To write an engine, you basically need:

  1. UI/Configuration. Write a erlang script to subclass Command and implement methods like set, get, debug. Configuration is stored into memory based key-value database.
  2. Main logic. Subclass Engine and implement c2s(pkt) and s2c(pkt). They will be called by process(pkt) based on the traffic direction.
  3. Insert engine into the right place of the global engine database.

Path

Path is a set of engines that packet will go through. Usually the first packet packet will trigger a session installation, which creates bidirection paths for the session.

Path is organized as bitmap.

The next_engine() API will work with path to decide the next engine, but the engine owner doesn't need to deal with path.

Session

Session is almost the same concept as what a typical firewall session is. It's 5-tuple based, bi-direction data structure that provides enough information for engines to process packets.

Sessions are stored in a memory based key-value database. It can be queried and modified by database API.

After session lookup, each packet data structure will have a copy of the matched session. Except invalidation, normally engines should not modify sessions in database. Only session lookup engine could modify session - e.g. the sequence number, the statistics info, etc.

There are two session classes: SessionStore, Session.

SessionStore has the static match method, if you inherit SessionStore, get_key() and modify_on_match() should be implemented.

SessionStore will be separated based on protocols.

Session has execute(), which will call the engine path attached to the direction that packet comes.

Tunnel

TunnelSessionStore inherits SessionStore. TunnelSession inherits Session.
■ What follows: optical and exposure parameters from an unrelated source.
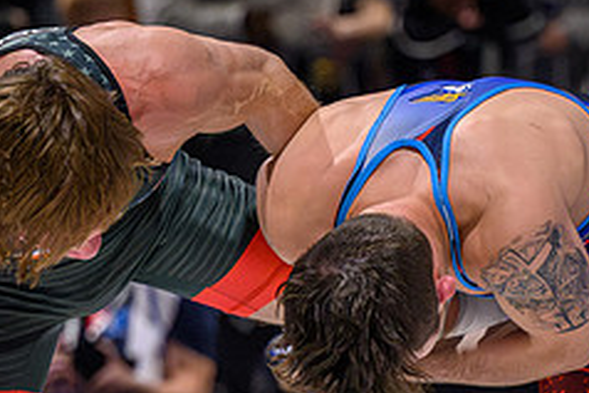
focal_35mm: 401
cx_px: 331
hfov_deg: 5.1
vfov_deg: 3.4
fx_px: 6565
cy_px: 416
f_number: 2.8
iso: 7200
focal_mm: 110
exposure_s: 1/800
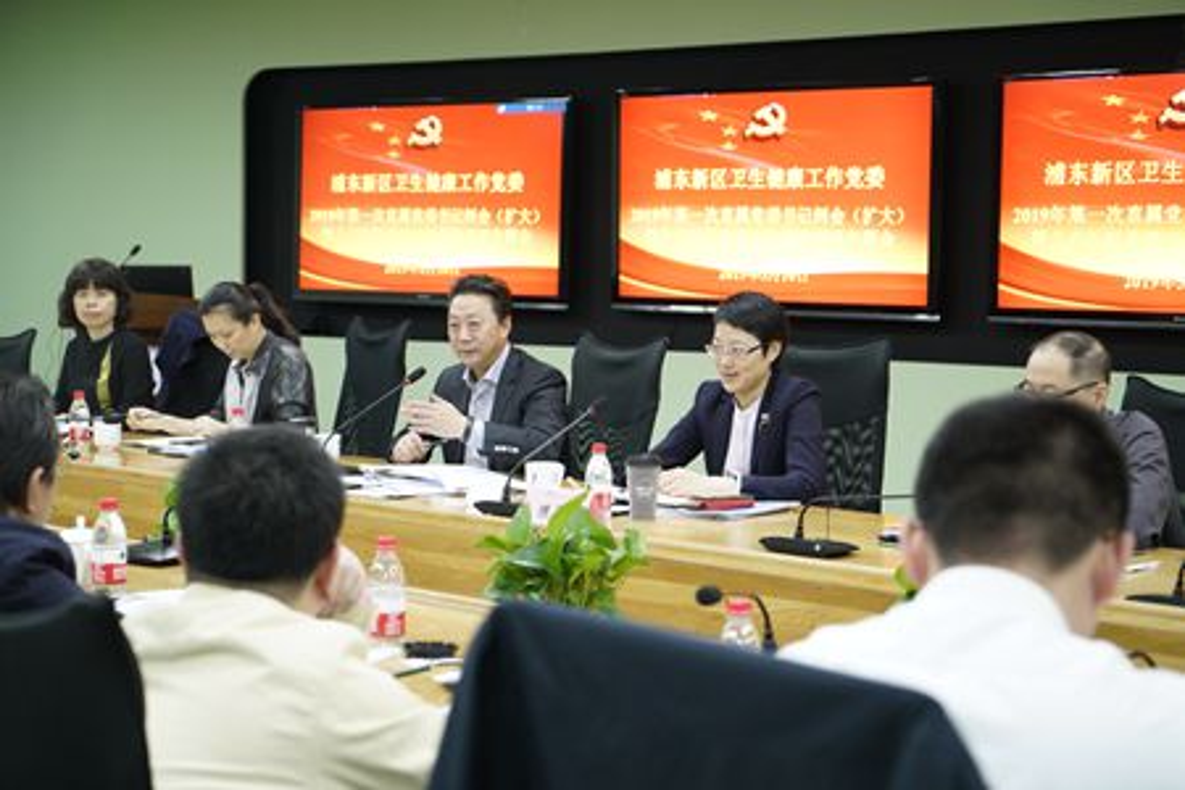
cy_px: 395
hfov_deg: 32.9
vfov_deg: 22.3
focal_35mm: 61
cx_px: 592
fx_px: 2008
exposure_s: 1/60
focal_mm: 61
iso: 3200
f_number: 4
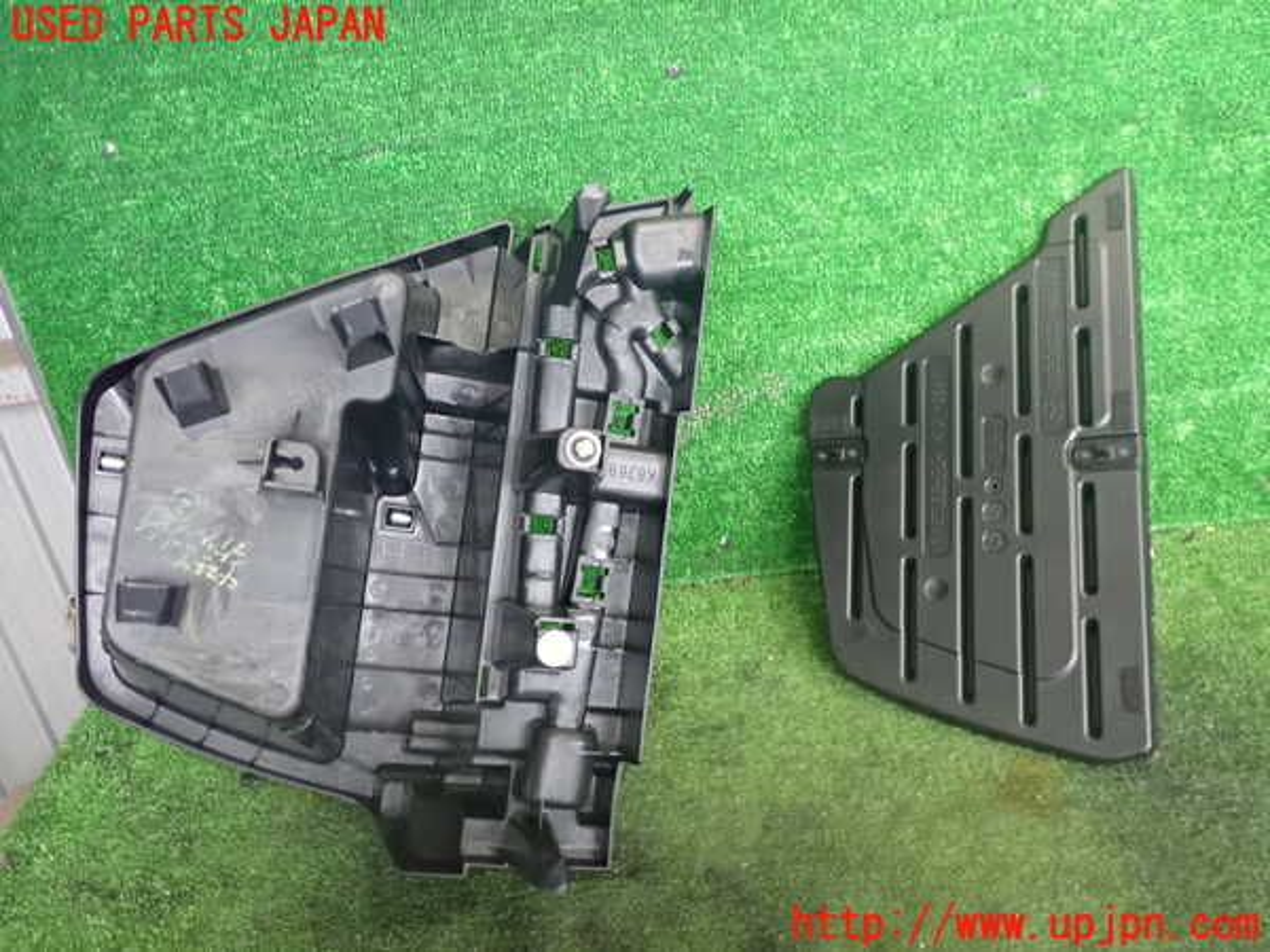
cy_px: 476
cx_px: 635
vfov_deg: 46.8
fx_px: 1101
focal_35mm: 30
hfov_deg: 60.0
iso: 1250
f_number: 2.3
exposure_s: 1/125
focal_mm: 5.4
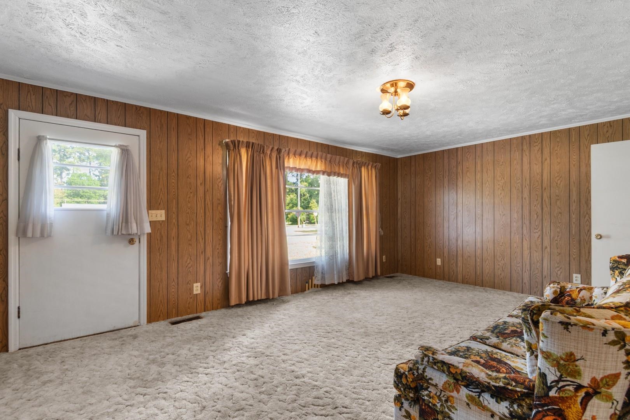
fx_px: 297
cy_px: 210
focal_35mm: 17
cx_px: 315
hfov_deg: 93.3
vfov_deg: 70.4
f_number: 4.8
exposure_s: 1/4
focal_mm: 11.5
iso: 100
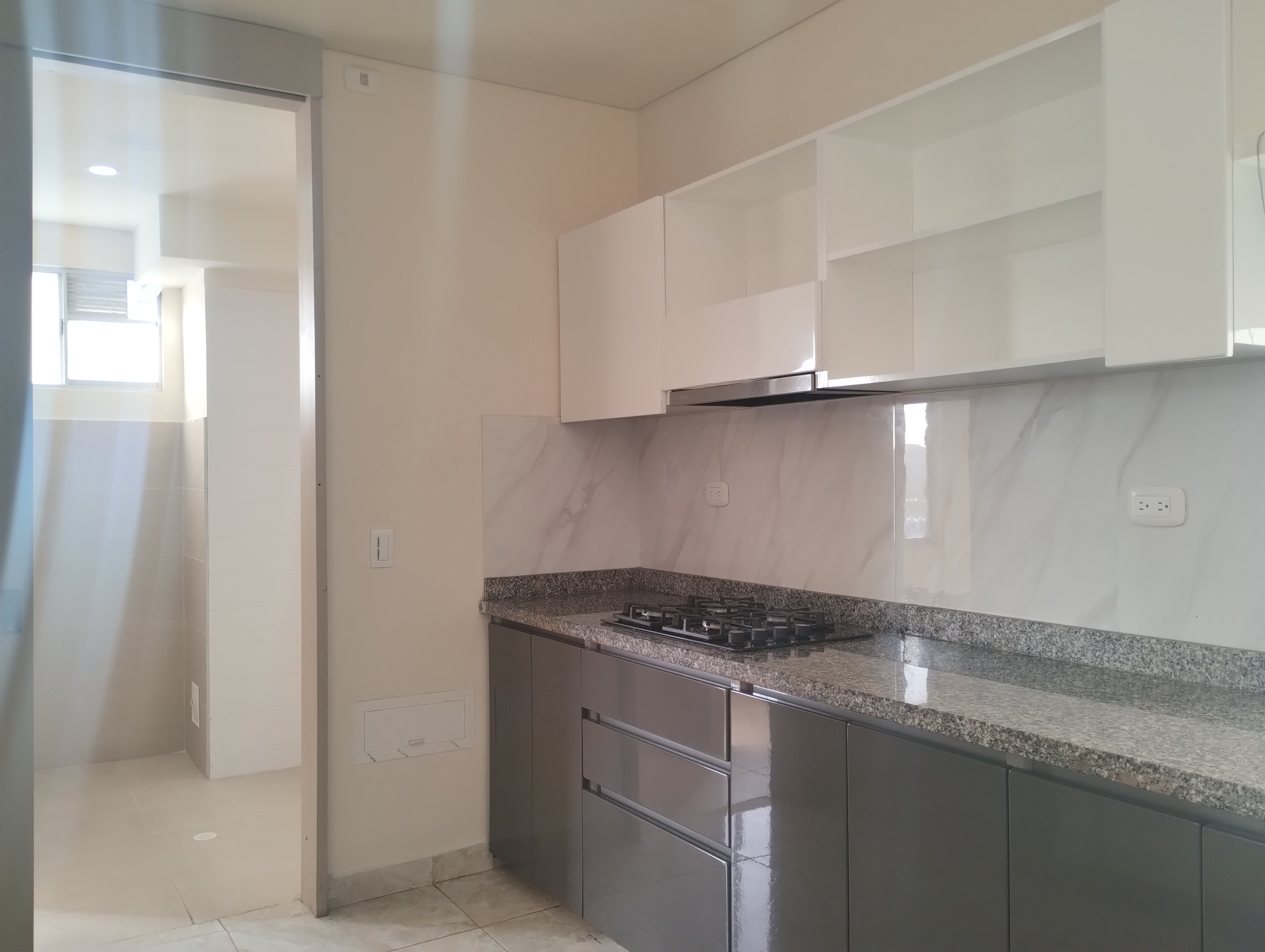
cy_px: 476
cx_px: 632
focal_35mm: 28
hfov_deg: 63.4
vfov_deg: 49.9
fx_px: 1025
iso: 170
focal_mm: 4.27
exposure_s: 1/60
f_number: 1.8
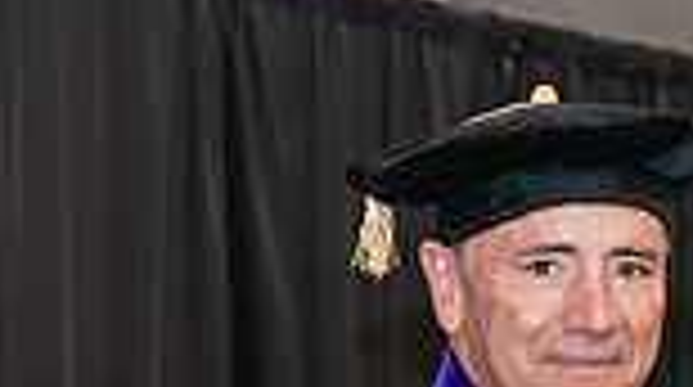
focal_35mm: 261
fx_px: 4788
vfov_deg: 4.6
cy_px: 614
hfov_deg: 8.2
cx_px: 788
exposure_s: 1/125
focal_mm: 66
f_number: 5
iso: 2500
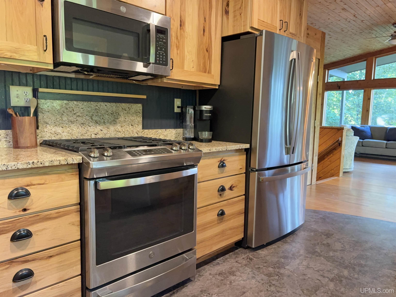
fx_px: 297
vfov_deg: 53.1
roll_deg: -0.8
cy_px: 148
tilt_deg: -6.3
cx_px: 198
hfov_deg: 67.3
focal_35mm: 26
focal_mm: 5.96
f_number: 1.6
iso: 500
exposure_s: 1/60
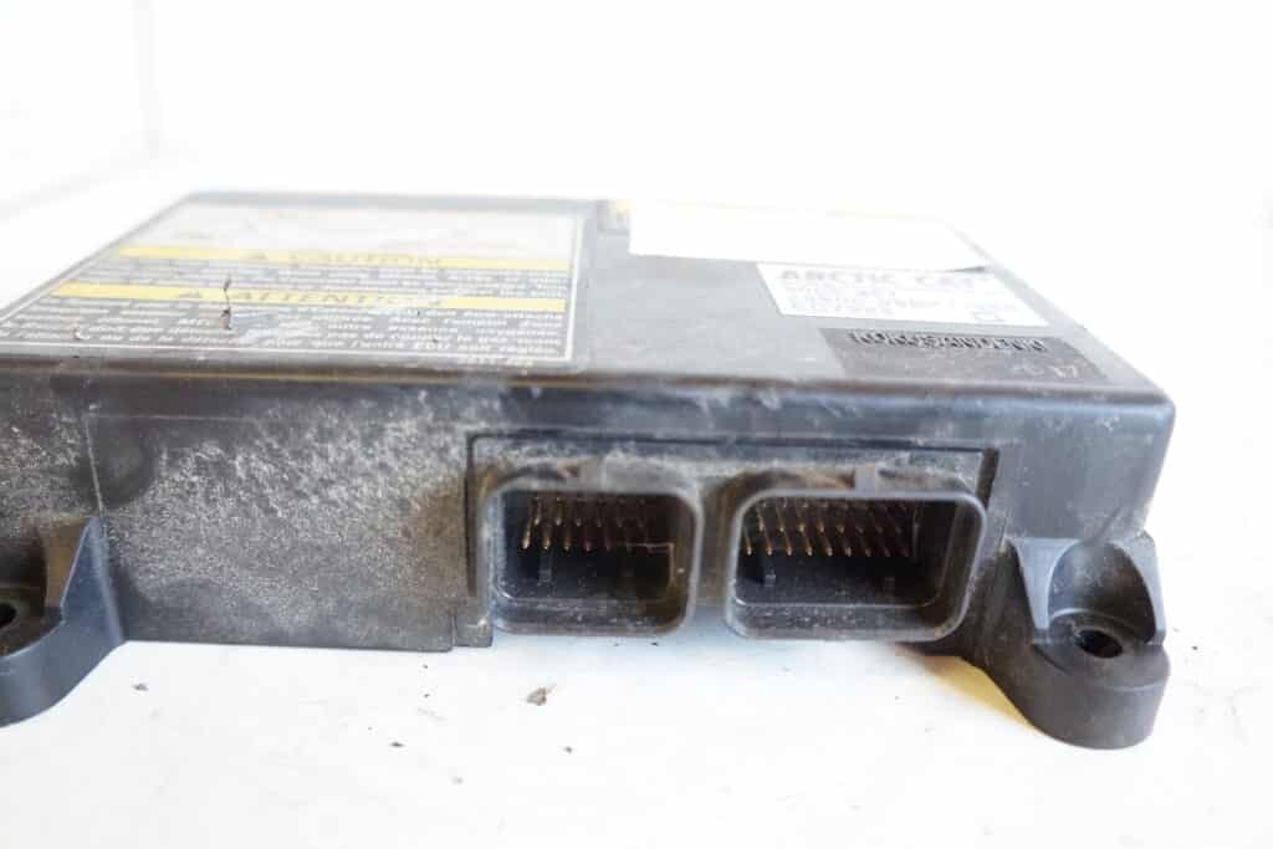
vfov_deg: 47.9
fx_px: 955
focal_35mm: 27
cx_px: 636
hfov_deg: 67.4
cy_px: 424
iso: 2000
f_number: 4
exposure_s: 1/60
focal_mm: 18
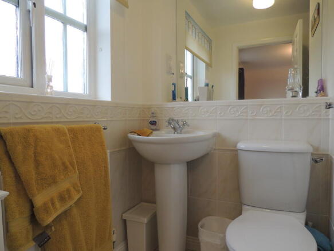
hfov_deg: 71.6
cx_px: 167
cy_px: 126
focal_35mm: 24
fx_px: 232
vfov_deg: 56.8
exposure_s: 1/30
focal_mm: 4.3
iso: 110
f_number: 3
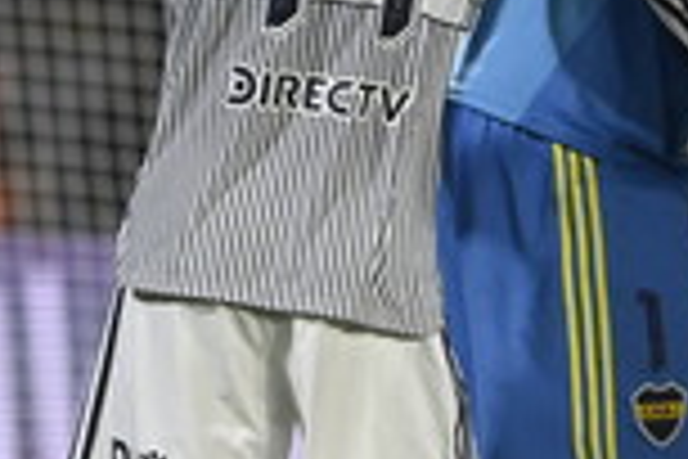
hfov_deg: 1.5
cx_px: 679
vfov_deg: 1.0
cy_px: 178
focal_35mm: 1409
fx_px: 26925
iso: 5600
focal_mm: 300
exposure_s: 1/5000
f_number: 2.8
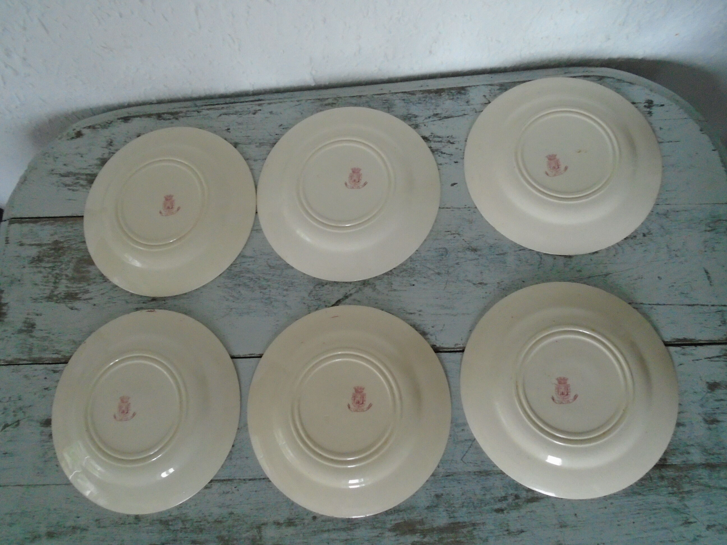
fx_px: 546
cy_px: 272
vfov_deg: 53.1
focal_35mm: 26
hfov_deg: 67.3
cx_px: 364
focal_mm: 4.6
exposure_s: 1/25
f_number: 3.2
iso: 400
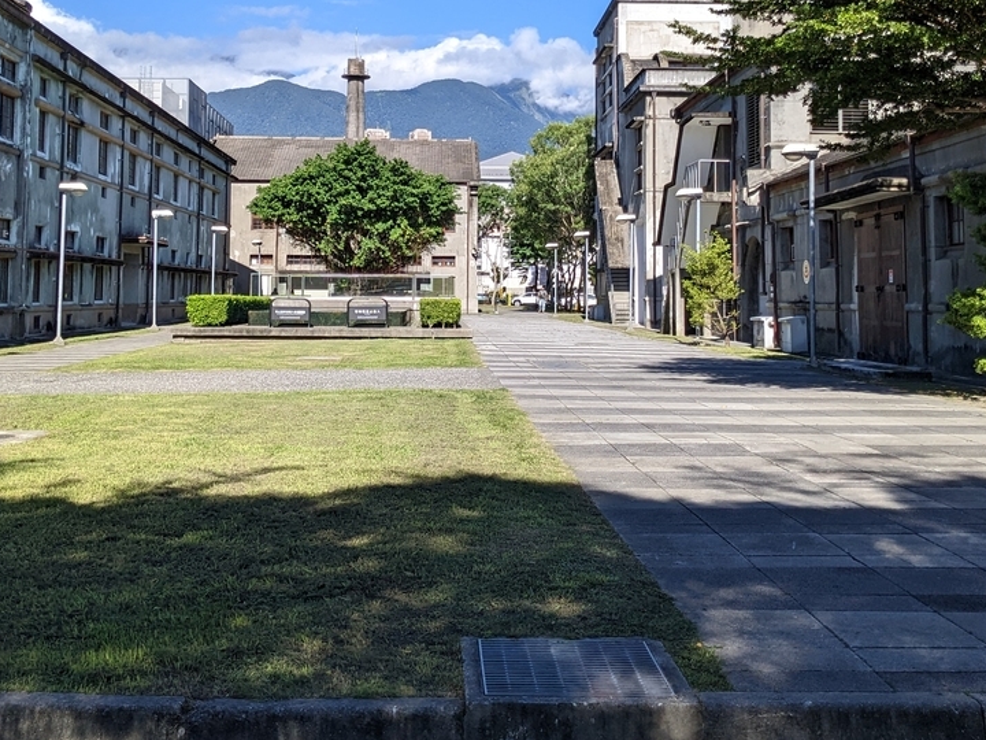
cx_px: 516
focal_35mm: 45
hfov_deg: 42.1
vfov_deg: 31.7
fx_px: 1282
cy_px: 197
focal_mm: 4.38
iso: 54
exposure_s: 1/2597
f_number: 1.73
TunnelEngine inherits Engine, which c2s() calls encap(pkt), s2c() calls decap(pkt). So you need to implement encap() and decap().

The next step

There are much more to consider, for example, TCP Proxy, ALG, IDP, AI, QoS, etc. But unfortunately my flight is almost over and I need to release my brian for something more relex.

DPDkit can zero-copy the packet from driver to user space. This is a great news for this idea.

I'm struggling for a while about the langyages I should choose. To me, golang is too young, python/ruby is too simple, and c/c++ is just naive to do it. Erlang, on the contrary, seems to be a smart choice for it.

I know little about erlang. You can see my previous psudo code are all in c/python. I don't even know if erlang supports OOP (I guess so). What I think it is the right choice is because:

  • string concatenation is O(1), which is rooted in its language essense of erlang. Think about fragmentation and reassemble you'll see how efficient it is.
  • Processes are really, really light-weighted to spawn tens of thousands in a shot.
  • You have no chance to mess things up through shared memory. The only way for communication is messaging, which is quite efficient without copying (hope my memory is correct).
  • Erlang has its own key value realtime database called mnesia which could be used as configuration or even session stores (hopefully it is better than berkeley DB).

So the next step is to learn erlang, and to try to write a framework, which by adding an engine, I can make the basic pass-through TCP traffic work without any issue.

Don't laugh at me if you're expert. It is not an architecture spec. I just let my thought fly and record it faithfully.